Three years after rewriting the books on computer design and simplicity with the iMac, Apple Computer Inc. has unveiled updated models with a flat-screen display, faster processor, and a new look.

Cheryl Vedoe, vice president of education for Apple, calls the new iMac “the ideal solution to seamlessly integrate digital media into teaching and learning.”

The revamped iMac looks nothing like its egg-shaped predecessor, or any other PC for that matter. A 15-inch liquid crystal display attaches by a chrome swivel bar to a white base that holds the guts of the computer.

“This is the best thing I think we’ve ever done,” said Steve Jobs, Apple’s co-founder and chief executive, during a two-hour speech at the Macworld Expo trade show in San Francisco Jan. 7.

It remains to be seen whether the new iMac will take off as did its predecessor, which sold 6 million units in three years. Computer makers have been suffering through the current economic recession.

The basic configuration, which will cost $1,299 and be available in March, runs on a 700-megahertz G4 processor. It has 128 megabytes of memory, a 40-gigabyte hard drive, and a rewritable compact disk drive.

The middle model, available this month, has twice as much memory and a combination rewritable CD drive and DVD player. It is priced at $1,499.

The flagship model, which started selling for $1,799 in January, has an 800 MHz G4 processor, 256 MB of memory, a 60 GB hard drive, and a “SuperDrive” that can write and record CDs and DVDs.

Apple spent about two years developing the new machine and chose early on to make revolutionary changes in its design rather than create a smaller version of the original iMac, Jobs said.

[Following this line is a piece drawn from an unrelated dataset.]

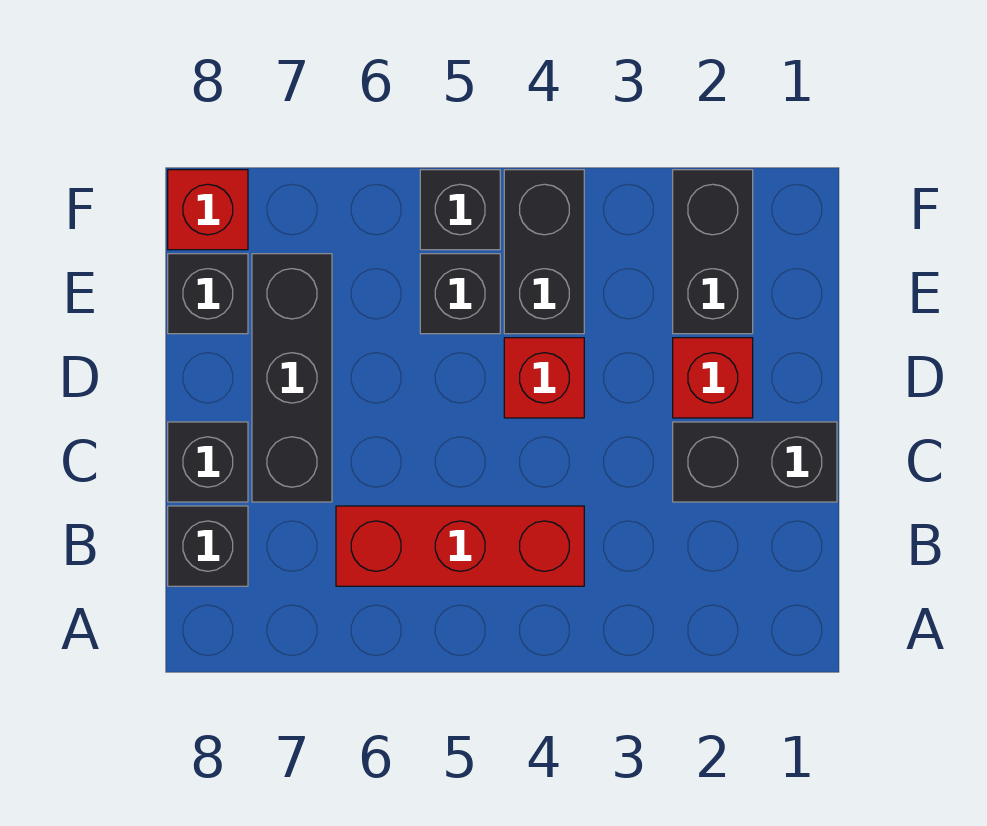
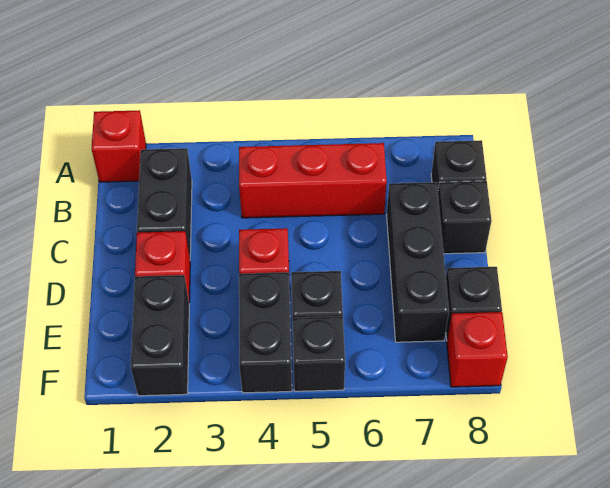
none -> red 1x1 brick [92,110,146,182]
black 1x2 brick [673,422,837,502] -> black 1x2 brick turned to [137,148,192,257]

All wires—including the power cord, universal serial bus cables, and others—run from the back of the machine’s white base. DVDs and CDs are inserted at the front, just below a large silver Apple logo.

Yet the most noticeable difference is the sharp, nonflickering liquid crystal display. The viewable area on the 15-inch monitor is the same as most 17-inch, old-style cathode ray tube monitors.

The monitor tilts in all directions and swivels. The base is heavy enough to prevent the unit from tipping over—or being used as a replacement for a laptop computer.

“This is in my mind the most aggressive model they have ever introduced,” said Charlie Wolf, an analyst at Needham & Co. “They blew out my expectations with this machine.”

In an interview with eSchool News, Vedoe touted the new iMac’s benefits for education.

“The small footprint—smaller than any other desktop computer—is ideal for K-12 classrooms with limited space,” she said. “Desktop computers in K-12 are frequently used by multiple students collaborating on projects or by a teacher working with students. The fact that the display on the new iMac can swivel up to 180 degrees is a real advantage for such classroom use—and a more ergonomic solution than other desktop computers.”

Jobs said the new iMacs will form a digital hub to which cameras, music players, and other devices can be connected.

Since announcing the digital hub strategy last year, Apple has unveiled several Mac-only programs and gadgets, including the popular iPod music player and iTunes music software.

On Jan. 7, Jobs unveiled another component: a program that imports, stores, and helps share pictures taken by a digital camera. It also links to internet services for printing pictures and even publishing a book.

Jobs also touted the increasing number of applications that run on Mac OS X, the Unix-based operating system that was launched last March. Now all new Macs will boot up using OS X, though the Mac OS 9.1 will remain an option, he said.

For schools with more limited resources, the entry-level original iMac at $699 includes a 500 MHz G3 processor, 128 MB of memory, a 20 GB hard drive, and a CD-ROM drive, Vedoe said.

In addition, for $899 Apple offers the original iMac with a 600 MHz processor, 256 MB of memory, a 40 GB hard drive, and a CD-RW drive.